Snipping the top of fiddle leaf figs is the best method to encourage horizontal growth. The more you cut off the top, the more outward branching that will occur. Make sure you cut just above a node, which is one of the bumps in the stem, and don't remove more than one-quarter of the plant at a time, as this can shock and kill them. Expect new growth to form beneath a cut within a few weeks of pruning.

Forgetting to sanitize tools before pruning

When you prune plants, you snip off their "body parts" and leave open wounds behind. The exposed stems and sap become vulnerable to bacteria, making plants especially susceptible to diseases. If you use a blunted tool covered in rust and old sap to make these cuts, it'll be a sloppy job. This makes plants heal slower and increases their risk of bacterial exposure.

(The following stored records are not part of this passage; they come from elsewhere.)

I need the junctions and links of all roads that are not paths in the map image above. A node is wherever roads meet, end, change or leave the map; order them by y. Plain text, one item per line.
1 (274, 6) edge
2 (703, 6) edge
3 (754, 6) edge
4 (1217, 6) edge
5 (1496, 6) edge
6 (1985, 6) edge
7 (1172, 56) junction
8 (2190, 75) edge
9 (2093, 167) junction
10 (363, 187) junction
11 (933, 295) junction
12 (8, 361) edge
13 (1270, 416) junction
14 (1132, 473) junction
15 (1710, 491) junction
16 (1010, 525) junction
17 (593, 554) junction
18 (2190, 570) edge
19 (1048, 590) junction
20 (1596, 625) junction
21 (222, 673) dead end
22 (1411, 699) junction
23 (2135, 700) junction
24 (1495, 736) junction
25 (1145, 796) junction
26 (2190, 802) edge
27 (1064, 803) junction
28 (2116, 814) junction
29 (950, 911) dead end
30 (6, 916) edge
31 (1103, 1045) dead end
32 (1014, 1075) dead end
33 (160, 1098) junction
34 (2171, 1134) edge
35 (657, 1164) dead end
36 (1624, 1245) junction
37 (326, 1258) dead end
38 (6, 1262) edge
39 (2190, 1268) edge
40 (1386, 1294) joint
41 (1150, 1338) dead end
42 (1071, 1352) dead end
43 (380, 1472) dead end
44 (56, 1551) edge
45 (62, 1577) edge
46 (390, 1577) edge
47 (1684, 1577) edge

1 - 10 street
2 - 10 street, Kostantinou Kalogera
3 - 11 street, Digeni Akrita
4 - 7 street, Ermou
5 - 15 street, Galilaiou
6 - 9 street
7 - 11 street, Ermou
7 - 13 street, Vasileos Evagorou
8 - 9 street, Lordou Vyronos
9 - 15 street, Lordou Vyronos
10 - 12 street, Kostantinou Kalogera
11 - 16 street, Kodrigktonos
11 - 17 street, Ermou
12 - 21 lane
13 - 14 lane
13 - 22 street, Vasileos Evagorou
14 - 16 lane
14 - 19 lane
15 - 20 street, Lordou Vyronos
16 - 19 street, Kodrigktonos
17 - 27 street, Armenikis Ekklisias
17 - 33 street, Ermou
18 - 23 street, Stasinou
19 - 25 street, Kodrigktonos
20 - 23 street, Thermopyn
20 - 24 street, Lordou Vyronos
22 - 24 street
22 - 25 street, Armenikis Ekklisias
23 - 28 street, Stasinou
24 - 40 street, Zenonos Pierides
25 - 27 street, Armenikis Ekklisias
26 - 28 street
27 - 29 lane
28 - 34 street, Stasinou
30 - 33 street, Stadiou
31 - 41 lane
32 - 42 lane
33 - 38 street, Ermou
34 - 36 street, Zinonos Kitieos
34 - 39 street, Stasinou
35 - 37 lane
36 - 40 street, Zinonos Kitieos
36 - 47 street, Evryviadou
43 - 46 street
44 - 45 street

To avoid such instances, you must properly sharpen and wash your tools before getting to work. Sharpen along the beveled edge of the blades using a manual or electronic sharpener. Once the tool is sharpened, you should use an abrasive pad like wire wool to remove old leaf sap and other dried residue. Wipe down the shear blades with disinfectant that is at least 70% isopropyl alcohol. You can also use chlorine bleach as long as you dilute it to a 10% solution and rinse the blades with water afterward.

Ignoring brown spots until plants are beyond help

You may not notice the little brown spots that start popping up on your plants' leaves at first, especially if your figs are several feet tall and have more surface area for you to inspect. Brown spots crop up due to many possible issues. They could be from too much or too little water, resulting in root rot or dryness. They could also be signs of infection from fungus, bacteria, or insects. These problems have a better chance of being fixed when caught in the earlier stages. However, if you don't notice them until your plants are truly suffering, you'll be wishing you'd discovered them sooner.

The best way to avoid this grievous mistake is to keep an eye on your plants throughout the year. When you're watering, fertilizing, and pruning, don't neglect to perform a quick inspection of the leaves. Check the upper and undersides to ensure no unsightly marks have formed since you last checked their appearance. If your plants are still young and small, you may want to use a magnifying lens or similar tool to get a closer look.

Leaving plants within reach of small children and pets

Parents and pet owners must be extra vigilant when it comes to raising indoor plants. While most adult humans have the common sense not to taste test plant leaves and stems, children and animals can be overly curious about such substances. They consume parts of plants, which detriments both the greenery and their own health.

Fiddle leaf figs are toxic like other similar species. They have a milky sap that irritates the skin when touched and stomachs when ingested. However, they are on the lower end of toxicity ratings, only reaching a level 4 (via Homes and Gardens), meaning they aren't too dangerous compared to other plants out there.

To keep all the aforementioned parties safe from one another, you should keep your fiddle leaf figs out of reach. Raise them in rooms with closed doors or on patios where children and animals can't access them without supervision. You can also try spraying vinegar or a citrus and water concoction on plant leaves, which creates a lingering scent known to deter cats.